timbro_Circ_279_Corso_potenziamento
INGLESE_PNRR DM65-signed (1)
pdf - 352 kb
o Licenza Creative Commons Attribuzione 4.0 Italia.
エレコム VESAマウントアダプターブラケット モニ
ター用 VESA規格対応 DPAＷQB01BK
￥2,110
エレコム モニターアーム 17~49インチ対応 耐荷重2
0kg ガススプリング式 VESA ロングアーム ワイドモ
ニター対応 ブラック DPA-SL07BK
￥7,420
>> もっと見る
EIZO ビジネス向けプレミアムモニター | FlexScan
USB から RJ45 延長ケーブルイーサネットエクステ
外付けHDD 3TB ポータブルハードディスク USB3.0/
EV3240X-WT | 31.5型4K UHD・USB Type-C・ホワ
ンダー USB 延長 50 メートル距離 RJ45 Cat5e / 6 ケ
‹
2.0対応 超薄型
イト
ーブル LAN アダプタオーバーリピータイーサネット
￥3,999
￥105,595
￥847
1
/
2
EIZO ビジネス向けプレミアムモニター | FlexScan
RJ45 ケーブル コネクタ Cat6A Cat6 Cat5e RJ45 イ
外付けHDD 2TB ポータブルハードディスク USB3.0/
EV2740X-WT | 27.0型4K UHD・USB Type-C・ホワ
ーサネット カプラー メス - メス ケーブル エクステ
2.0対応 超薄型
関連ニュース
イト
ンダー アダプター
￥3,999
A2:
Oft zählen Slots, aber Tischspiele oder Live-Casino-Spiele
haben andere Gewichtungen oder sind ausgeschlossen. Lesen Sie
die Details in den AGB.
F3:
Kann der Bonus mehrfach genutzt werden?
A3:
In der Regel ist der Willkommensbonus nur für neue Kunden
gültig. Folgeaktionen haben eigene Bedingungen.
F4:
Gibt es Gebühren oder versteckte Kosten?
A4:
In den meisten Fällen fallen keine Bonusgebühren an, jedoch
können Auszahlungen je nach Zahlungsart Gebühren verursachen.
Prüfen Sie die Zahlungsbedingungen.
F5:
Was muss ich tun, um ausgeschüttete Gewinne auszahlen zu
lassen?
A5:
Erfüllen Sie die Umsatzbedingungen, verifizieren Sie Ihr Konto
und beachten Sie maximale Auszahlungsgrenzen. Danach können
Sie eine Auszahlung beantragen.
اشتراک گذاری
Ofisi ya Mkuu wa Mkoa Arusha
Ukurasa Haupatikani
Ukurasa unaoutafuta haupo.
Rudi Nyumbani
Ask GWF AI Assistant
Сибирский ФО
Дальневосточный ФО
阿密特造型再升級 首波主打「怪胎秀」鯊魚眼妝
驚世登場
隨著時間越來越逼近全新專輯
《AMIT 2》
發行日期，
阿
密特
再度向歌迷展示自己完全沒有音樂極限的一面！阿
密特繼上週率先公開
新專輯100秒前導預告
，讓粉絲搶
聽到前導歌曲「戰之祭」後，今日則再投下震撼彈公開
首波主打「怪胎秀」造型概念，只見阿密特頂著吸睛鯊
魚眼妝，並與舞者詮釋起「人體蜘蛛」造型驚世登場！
———
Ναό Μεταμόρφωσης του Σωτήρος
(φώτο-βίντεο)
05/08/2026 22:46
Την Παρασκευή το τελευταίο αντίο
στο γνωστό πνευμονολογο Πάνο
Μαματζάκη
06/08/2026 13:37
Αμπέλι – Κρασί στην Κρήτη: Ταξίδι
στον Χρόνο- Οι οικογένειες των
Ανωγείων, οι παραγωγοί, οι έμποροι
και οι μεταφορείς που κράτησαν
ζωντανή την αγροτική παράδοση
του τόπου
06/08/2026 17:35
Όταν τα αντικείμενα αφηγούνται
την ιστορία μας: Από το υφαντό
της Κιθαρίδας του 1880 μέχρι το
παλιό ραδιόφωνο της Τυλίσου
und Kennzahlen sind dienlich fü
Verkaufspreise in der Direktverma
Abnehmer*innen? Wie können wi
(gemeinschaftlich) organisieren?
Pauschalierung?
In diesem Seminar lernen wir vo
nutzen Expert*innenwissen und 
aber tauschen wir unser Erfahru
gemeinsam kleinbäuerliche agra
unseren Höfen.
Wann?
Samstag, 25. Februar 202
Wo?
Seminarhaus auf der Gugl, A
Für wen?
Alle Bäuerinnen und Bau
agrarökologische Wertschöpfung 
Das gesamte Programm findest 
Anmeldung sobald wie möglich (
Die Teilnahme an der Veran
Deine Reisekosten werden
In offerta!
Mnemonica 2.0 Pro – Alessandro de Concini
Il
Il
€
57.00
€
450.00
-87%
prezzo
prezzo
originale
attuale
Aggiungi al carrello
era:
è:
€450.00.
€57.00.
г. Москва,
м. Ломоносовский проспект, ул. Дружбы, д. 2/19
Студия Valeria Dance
———
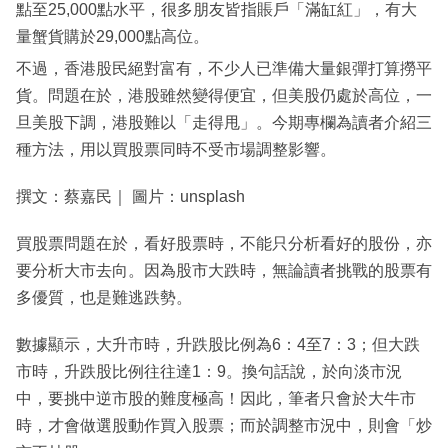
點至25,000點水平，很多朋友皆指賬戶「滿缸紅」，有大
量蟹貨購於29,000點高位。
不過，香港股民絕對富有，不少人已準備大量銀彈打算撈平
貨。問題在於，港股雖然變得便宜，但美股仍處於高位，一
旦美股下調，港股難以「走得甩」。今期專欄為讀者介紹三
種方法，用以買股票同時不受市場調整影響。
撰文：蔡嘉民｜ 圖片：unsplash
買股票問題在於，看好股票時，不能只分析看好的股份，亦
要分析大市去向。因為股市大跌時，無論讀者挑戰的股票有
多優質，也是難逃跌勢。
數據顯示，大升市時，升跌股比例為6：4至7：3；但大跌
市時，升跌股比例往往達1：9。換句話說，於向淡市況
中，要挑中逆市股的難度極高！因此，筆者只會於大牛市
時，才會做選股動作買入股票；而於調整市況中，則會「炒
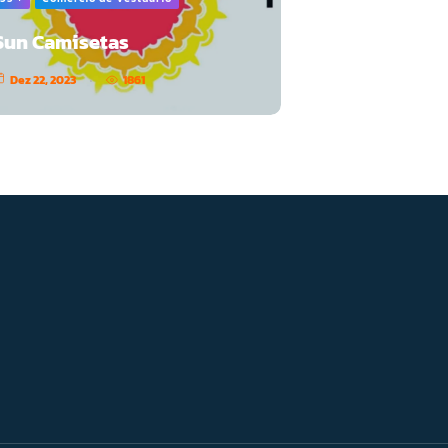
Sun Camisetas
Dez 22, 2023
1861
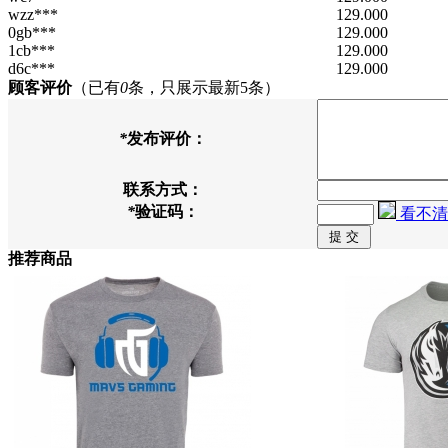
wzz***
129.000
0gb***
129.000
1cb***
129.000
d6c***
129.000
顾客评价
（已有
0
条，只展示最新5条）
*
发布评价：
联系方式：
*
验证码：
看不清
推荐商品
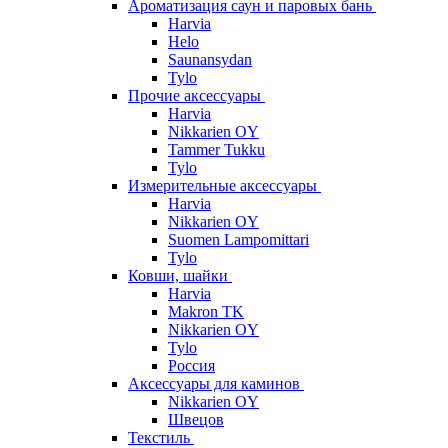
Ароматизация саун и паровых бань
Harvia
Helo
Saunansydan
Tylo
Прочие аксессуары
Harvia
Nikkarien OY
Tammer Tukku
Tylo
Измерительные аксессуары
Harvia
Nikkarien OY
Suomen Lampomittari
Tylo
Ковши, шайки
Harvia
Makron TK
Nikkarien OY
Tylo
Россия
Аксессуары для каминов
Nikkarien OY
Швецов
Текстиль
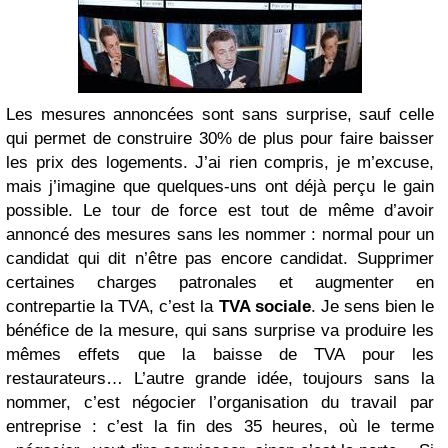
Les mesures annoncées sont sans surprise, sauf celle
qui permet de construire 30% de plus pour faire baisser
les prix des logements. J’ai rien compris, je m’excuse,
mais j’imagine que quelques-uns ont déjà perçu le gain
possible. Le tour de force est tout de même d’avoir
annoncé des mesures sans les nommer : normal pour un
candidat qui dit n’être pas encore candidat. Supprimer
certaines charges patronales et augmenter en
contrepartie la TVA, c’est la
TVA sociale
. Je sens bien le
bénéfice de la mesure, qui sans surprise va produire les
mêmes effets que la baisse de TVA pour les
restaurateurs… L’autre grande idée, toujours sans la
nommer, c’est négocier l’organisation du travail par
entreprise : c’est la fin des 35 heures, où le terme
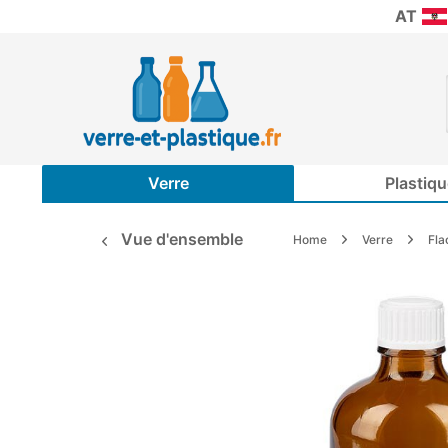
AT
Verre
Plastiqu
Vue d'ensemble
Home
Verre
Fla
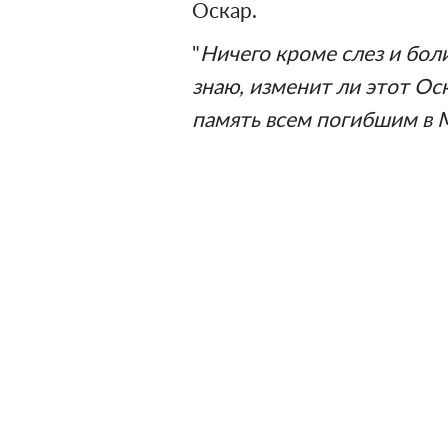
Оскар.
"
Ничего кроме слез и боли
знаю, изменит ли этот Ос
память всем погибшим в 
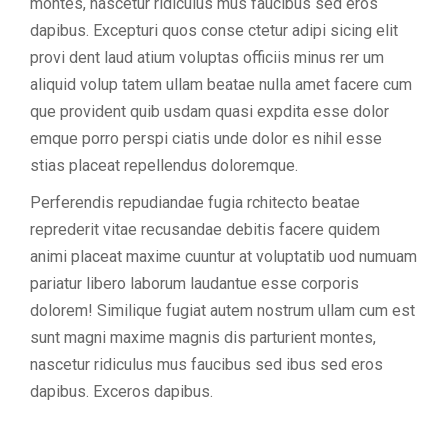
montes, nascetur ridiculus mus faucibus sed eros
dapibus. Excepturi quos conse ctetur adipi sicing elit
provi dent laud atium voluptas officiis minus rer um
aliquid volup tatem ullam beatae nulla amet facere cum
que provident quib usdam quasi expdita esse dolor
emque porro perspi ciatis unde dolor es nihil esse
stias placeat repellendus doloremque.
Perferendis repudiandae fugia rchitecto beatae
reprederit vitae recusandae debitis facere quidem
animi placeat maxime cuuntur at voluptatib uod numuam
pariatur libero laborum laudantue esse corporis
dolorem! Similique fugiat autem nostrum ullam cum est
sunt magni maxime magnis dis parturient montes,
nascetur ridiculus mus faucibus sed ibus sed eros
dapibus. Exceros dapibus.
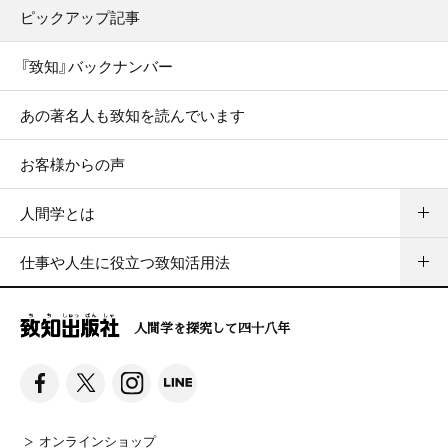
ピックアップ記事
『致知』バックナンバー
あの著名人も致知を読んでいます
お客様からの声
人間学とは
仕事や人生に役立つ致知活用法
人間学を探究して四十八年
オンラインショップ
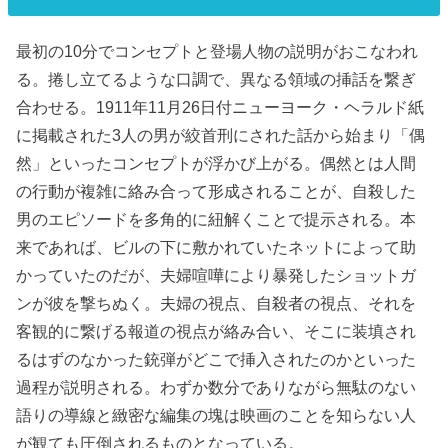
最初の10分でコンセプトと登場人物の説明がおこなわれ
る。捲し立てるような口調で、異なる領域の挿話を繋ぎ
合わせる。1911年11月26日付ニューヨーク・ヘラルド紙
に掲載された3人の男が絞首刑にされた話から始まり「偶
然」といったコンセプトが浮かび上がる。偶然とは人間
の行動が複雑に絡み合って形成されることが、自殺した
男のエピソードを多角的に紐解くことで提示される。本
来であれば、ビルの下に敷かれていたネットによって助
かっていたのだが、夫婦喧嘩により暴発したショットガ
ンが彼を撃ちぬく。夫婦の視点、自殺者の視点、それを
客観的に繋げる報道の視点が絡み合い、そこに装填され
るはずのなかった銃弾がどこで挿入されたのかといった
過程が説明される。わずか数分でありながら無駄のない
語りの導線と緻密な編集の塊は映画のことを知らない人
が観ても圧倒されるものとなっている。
———
- **EXERCISE**
All that belongs in your answer is the stretch of entries above from the line with "timbro_Circ_279_Corso_potenziamento" through the line with "首波主打「怪胎秀」造型概念，只見阿密特頂著吸睛鯊", printed exactly.

- **ANSWER SPACE**
timbro_Circ_279_Corso_potenziamento
INGLESE_PNRR DM65-signed (1)
pdf - 352 kb
o Licenza Creative Commons Attribuzione 4.0 Italia.
エレコム VESAマウントアダプターブラケット モニ
ター用 VESA規格対応 DPAＷQB01BK
￥2,110
エレコム モニターアーム 17~49インチ対応 耐荷重2
0kg ガススプリング式 VESA ロングアーム ワイドモ
ニター対応 ブラック DPA-SL07BK
￥7,420
>> もっと見る
EIZO ビジネス向けプレミアムモニター | FlexScan
USB から RJ45 延長ケーブルイーサネットエクステ
外付けHDD 3TB ポータブルハードディスク USB3.0/
EV3240X-WT | 31.5型4K UHD・USB Type-C・ホワ
ンダー USB 延長 50 メートル距離 RJ45 Cat5e / 6 ケ
‹
2.0対応 超薄型
イト
ーブル LAN アダプタオーバーリピータイーサネット
￥3,999
￥105,595
￥847
1
/
2
EIZO ビジネス向けプレミアムモニター | FlexScan
RJ45 ケーブル コネクタ Cat6A Cat6 Cat5e RJ45 イ
外付けHDD 2TB ポータブルハードディスク USB3.0/
EV2740X-WT | 27.0型4K UHD・USB Type-C・ホワ
ーサネット カプラー メス - メス ケーブル エクステ
2.0対応 超薄型
関連ニュース
イト
ンダー アダプター
￥3,999
A2:
Oft zählen Slots, aber Tischspiele oder Live-Casino-Spiele
haben andere Gewichtungen oder sind ausgeschlossen. Lesen Sie
die Details in den AGB.
F3:
Kann der Bonus mehrfach genutzt werden?
A3:
In der Regel ist der Willkommensbonus nur für neue Kunden
gültig. Folgeaktionen haben eigene Bedingungen.
F4:
Gibt es Gebühren oder versteckte Kosten?
A4:
In den meisten Fällen fallen keine Bonusgebühren an, jedoch
können Auszahlungen je nach Zahlungsart Gebühren verursachen.
Prüfen Sie die Zahlungsbedingungen.
F5:
Was muss ich tun, um ausgeschüttete Gewinne auszahlen zu
lassen?
A5:
Erfüllen Sie die Umsatzbedingungen, verifizieren Sie Ihr Konto
und beachten Sie maximale Auszahlungsgrenzen. Danach können
Sie eine Auszahlung beantragen.
اشتراک گذاری
Ofisi ya Mkuu wa Mkoa Arusha
Ukurasa Haupatikani
Ukurasa unaoutafuta haupo.
Rudi Nyumbani
Ask GWF AI Assistant
Сибирский ФО
Дальневосточный ФО
阿密特造型再升級 首波主打「怪胎秀」鯊魚眼妝
驚世登場
隨著時間越來越逼近全新專輯
《AMIT 2》
發行日期，
阿
密特
再度向歌迷展示自己完全沒有音樂極限的一面！阿
密特繼上週率先公開
新專輯100秒前導預告
，讓粉絲搶
聽到前導歌曲「戰之祭」後，今日則再投下震撼彈公開
首波主打「怪胎秀」造型概念，只見阿密特頂著吸睛鯊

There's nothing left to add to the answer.